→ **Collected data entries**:
****************************************

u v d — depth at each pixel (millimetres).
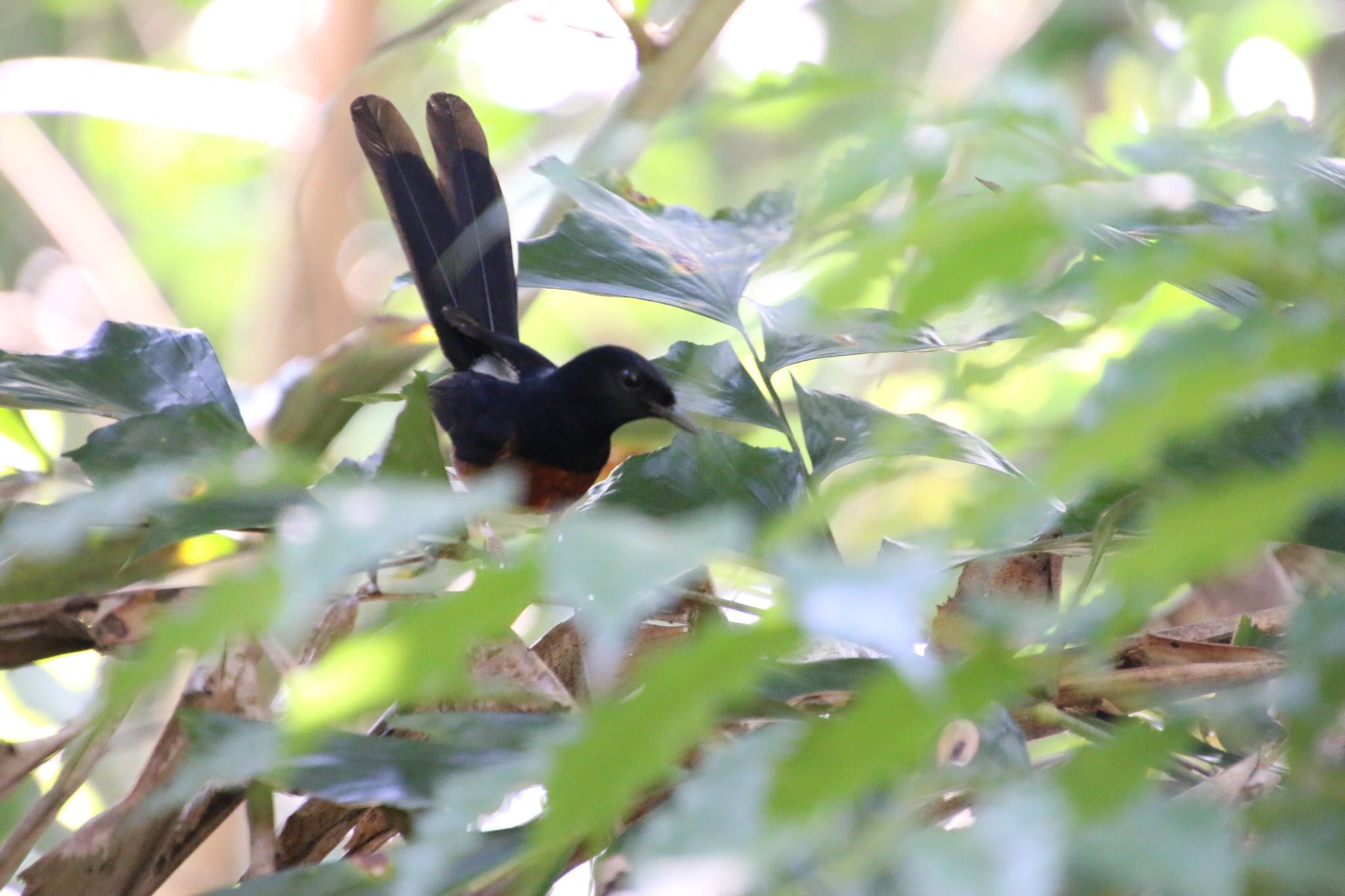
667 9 12102
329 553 1223
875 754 1289
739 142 13164
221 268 17000
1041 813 1312
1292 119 2561
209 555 4016
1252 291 2916
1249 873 1425
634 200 4371
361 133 7297
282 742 1490
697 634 3098
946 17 14375
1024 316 3537
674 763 2207
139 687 1223
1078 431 1307
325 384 5422
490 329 8195
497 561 3498
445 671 1385
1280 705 2293
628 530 1223
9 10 17609
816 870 1483
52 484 4336
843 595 1224
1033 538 3320
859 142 1759
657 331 14875
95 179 17797
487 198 7203
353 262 13828
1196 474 2658
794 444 3865
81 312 15586
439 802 1602
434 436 3295
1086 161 1809
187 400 3814
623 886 2092
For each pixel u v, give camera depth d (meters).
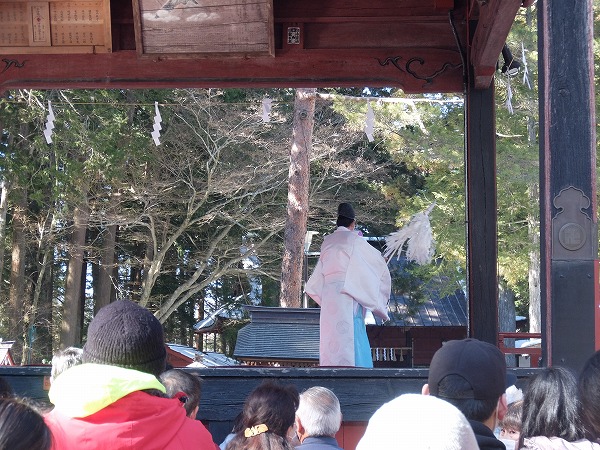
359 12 6.95
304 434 3.38
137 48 6.73
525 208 17.98
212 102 19.98
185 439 2.34
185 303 29.44
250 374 4.70
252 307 8.95
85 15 6.87
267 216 21.48
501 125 18.11
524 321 28.09
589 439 2.46
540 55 4.61
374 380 4.69
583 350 4.27
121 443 2.20
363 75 6.98
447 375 2.37
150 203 21.52
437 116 17.30
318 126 20.23
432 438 1.66
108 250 23.72
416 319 23.08
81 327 28.50
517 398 4.18
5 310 22.11
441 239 17.66
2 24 6.93
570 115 4.41
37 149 19.12
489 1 5.79
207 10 6.65
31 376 4.66
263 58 7.01
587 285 4.30
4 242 20.62
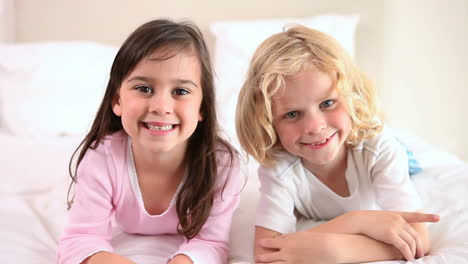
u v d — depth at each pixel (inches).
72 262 32.6
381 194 38.2
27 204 45.5
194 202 36.3
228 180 37.2
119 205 37.3
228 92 75.9
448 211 40.5
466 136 90.9
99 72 78.1
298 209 42.1
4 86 74.3
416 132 91.4
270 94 34.6
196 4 91.4
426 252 34.5
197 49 34.1
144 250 36.9
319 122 34.4
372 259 32.8
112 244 38.4
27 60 75.5
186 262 32.6
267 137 38.2
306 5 89.6
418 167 50.4
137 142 34.5
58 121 72.2
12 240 37.2
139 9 92.2
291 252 32.9
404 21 87.7
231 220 41.5
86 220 35.8
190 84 32.9
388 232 32.8
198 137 37.1
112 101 35.8
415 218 33.9
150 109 31.7
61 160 57.6
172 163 36.4
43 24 93.5
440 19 87.1
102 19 92.8
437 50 88.3
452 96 89.5
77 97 74.9
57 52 77.4
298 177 39.7
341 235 33.2
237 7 91.0
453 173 50.4
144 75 31.9
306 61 34.2
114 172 36.1
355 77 37.7
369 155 38.4
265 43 37.6
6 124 72.5
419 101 90.3
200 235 36.6
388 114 90.6
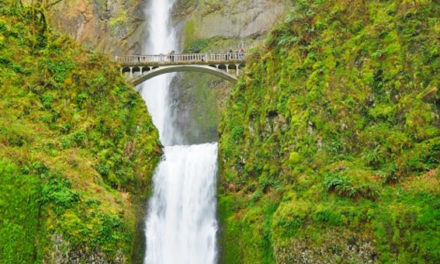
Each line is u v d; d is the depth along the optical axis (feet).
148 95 151.74
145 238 75.66
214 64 109.60
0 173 59.77
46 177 63.21
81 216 62.13
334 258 52.70
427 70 61.52
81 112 80.53
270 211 66.64
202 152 87.76
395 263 48.39
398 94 63.10
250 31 153.17
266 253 62.49
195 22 163.22
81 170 70.13
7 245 56.75
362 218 52.54
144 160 83.61
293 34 80.53
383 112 63.21
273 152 73.82
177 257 79.10
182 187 85.46
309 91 71.46
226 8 160.76
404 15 67.56
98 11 171.42
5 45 79.87
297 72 75.15
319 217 55.57
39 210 60.49
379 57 67.21
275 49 82.48
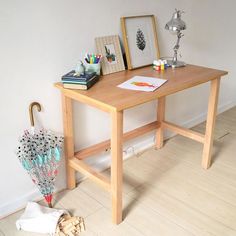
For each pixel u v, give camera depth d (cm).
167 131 279
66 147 196
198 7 267
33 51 169
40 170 173
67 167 202
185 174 227
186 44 270
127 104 149
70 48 185
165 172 229
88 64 185
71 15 179
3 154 174
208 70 215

****************************************

→ **Task to carry out**:
Return each full line of the entries that contains the word "pixel".

→ **Exercise solution**:
u v d — depth at each pixel (millimetres).
For each pixel u v, give camera depth d (meters).
u v d — depth at each pixel (inches).
For each pixel u v, give camera depth d (cm).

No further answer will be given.